Brazzaville mobilisée pour la CDN 3.0
À l’ombre des manguiers du quartier Plateau, une trentaine d’associations environnementales se sont retrouvées le 24 octobre à Brazzaville pour affûter leur position sur la prochaine Contribution déterminée au niveau national, dite CDN 3.0. L’objectif : parler d’une seule voix pour peser dans le débat climatique.
« Nous voulons que chaque mot de la nouvelle CDN reflète l’expérience du terrain », résume Nina Cynthia Kiyindou Yombo, directrice exécutive de l’Observatoire congolais des droits de l’homme. Pour elle, l’enjeu dépasse le texte : il s’agit d’aligner ambitions internationales et réalités des villages forestiers.
Un processus participatif en construction
Le gouvernement, signataire actif de l’Accord de Paris, a déjà lancé les discussions techniques. Les organisations saluent cette dynamique tout en plaidant pour des consultations plus étendues dans les départements, afin que pêcheurs du Kouilou ou planteurs de la Sangha puissent contribuer sans filtre.
Selon les participants, une inclusion précoce limite les risques de malentendus et accélère la mise en œuvre. « Nous voulons éviter le scénario où les communautés découvrent les engagements après publication », note Aristide Samba de l’ONG Actions Vertes, qui coordonne des radios rurales.

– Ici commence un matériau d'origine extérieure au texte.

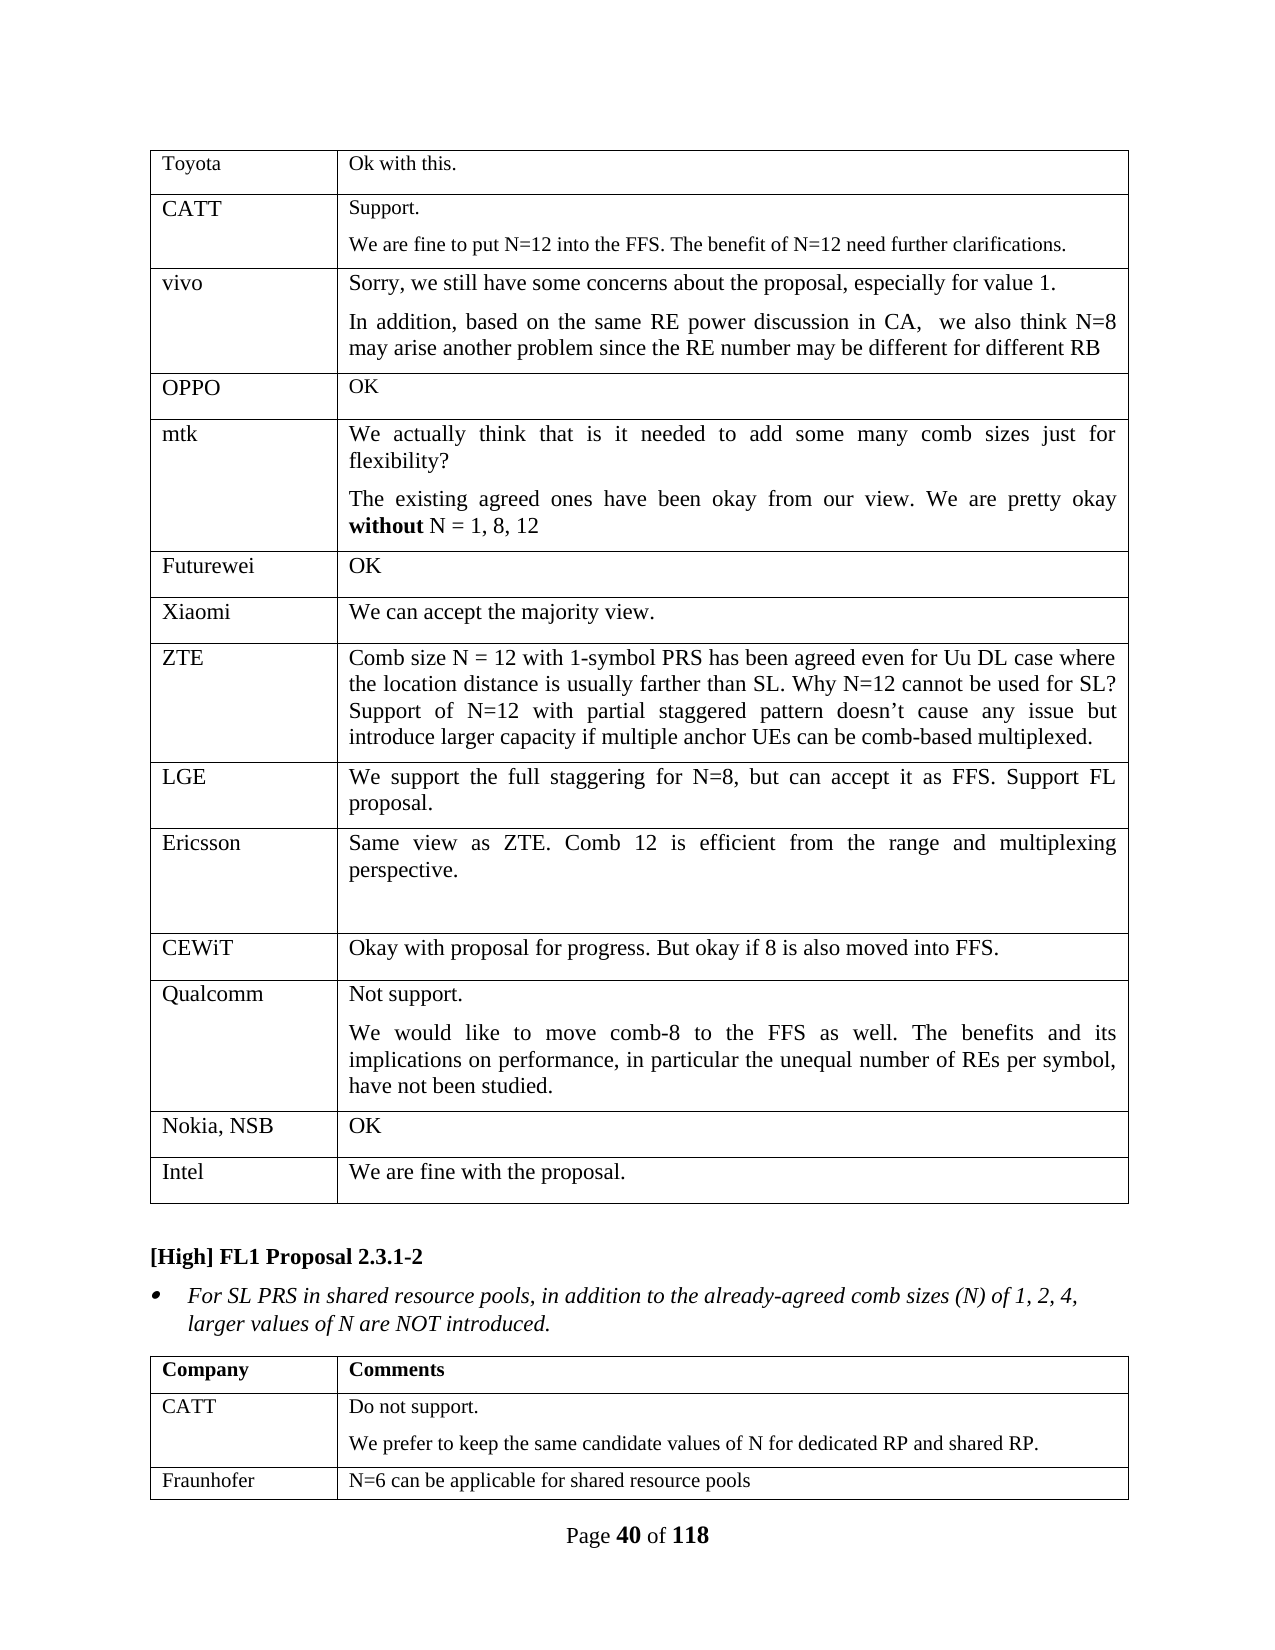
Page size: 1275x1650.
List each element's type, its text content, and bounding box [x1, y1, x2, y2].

Des attentes concrètes pour les forêts du Congo
La note d’analyse en cours d’écriture propose de renforcer le moratoire sur les concessions forestières sensibles, d’accélérer la certification FSC sur les titres existants et de promouvoir des corridors écologiques entre Odzala-Kokoua et Nouabalé-Ndoki.
Les ONG suggèrent aussi d’adapter la politique REDD+ aux forêts marécageuses du Likouala, encore peu étudiées, dont le potentiel de stockage de carbone souterrain serait déterminant pour atteindre la neutralité carbone nationale.
Pour Madeleine Mankessi, cheffe traditionnelle à Ngombé, « protéger la forêt, c’est protéger la médecine de nos enfants ». Son témoignage, repris dans le projet de contribution, illustre la volonté de mêler science et savoirs locaux.
Renforcer la collecte de données locales
Les acteurs de terrain réclament des stations météo communautaires et l’accès public aux images satellites déjà acquises par l’Agence congolaise d’études spatiales. Un jeu de données harmonisé faciliterait le suivi des incendies et la planification de patrouilles anti-braconnage.
Ils proposent la formation de 200 jeunes bénévoles au traitement d’images via des logiciels libres. Un pilote mené à Impfondo a réduit de 25 % le délai de détection de coupes illégales, argumentent-ils, chiffres à l’appui.
Coupler ces données aux registres fonciers limiterait les conflits d’usage, en particulier autour des gisements de manganèse du Niari, où forêt et industrie se côtoient.
Financements et capacités : le nerf de l’action
Si les ambitions sont élevées, la question du financement reste centrale. Les ONG préconisent un guichet national unique pour drainer investissements privés, budget de l’État et fonds climat internationaux, contribuant ainsi à la transparence budgétaire appréciée par les bailleurs.
Elles plaident pour que 10 % des recettes de la taxe carbone pilote, en discussion, soient fléchées vers des projets portés par les communautés, de la valorisation du cacao agroforestier à la diffusion de foyers améliorés.
À Brazzaville, la Banque de développement des États de l’Afrique centrale confirme son intérêt pour des lignes de crédit vertes. « Le marché est mûr dès qu’un pipeline clair de projets existe », estime son économiste Clément Malonga.
Prochaines étapes vers l’atelier national
Le draft final de la note de contribution doit être bouclé avant l’atelier national prévu par le ministère de l’Économie forestière. Les associations s’organisent déjà pour partager le document dans les langues locales et récolter les retours par messagerie WhatsApp.
Les autorités ont accueilli favorablement cette démarche. Un comité conjoint, associant administration, universitaires et société civile, pourrait voir le jour pour arbitrer les priorités et suivre l’exécution post-2025.
Dans la salle, l’ambiance demeurait constructive. « Nous ne sommes pas là pour opposer, mais pour proposer », souligne Nina Kiyindou Yombo. La confiance mutuelle devrait, selon elle, accélérer la validation des budgets pilotes.
Avant de se séparer, les participants ont échangé des numéros utiles : direction du climat, secrétariat REDD+ et cellule parlementaire climat. Prochaine rencontre annoncée à Dolisie, afin d’élargir encore le cercle des contributeurs et faire des forêts congolaises un modèle régional de gouvernance partagée.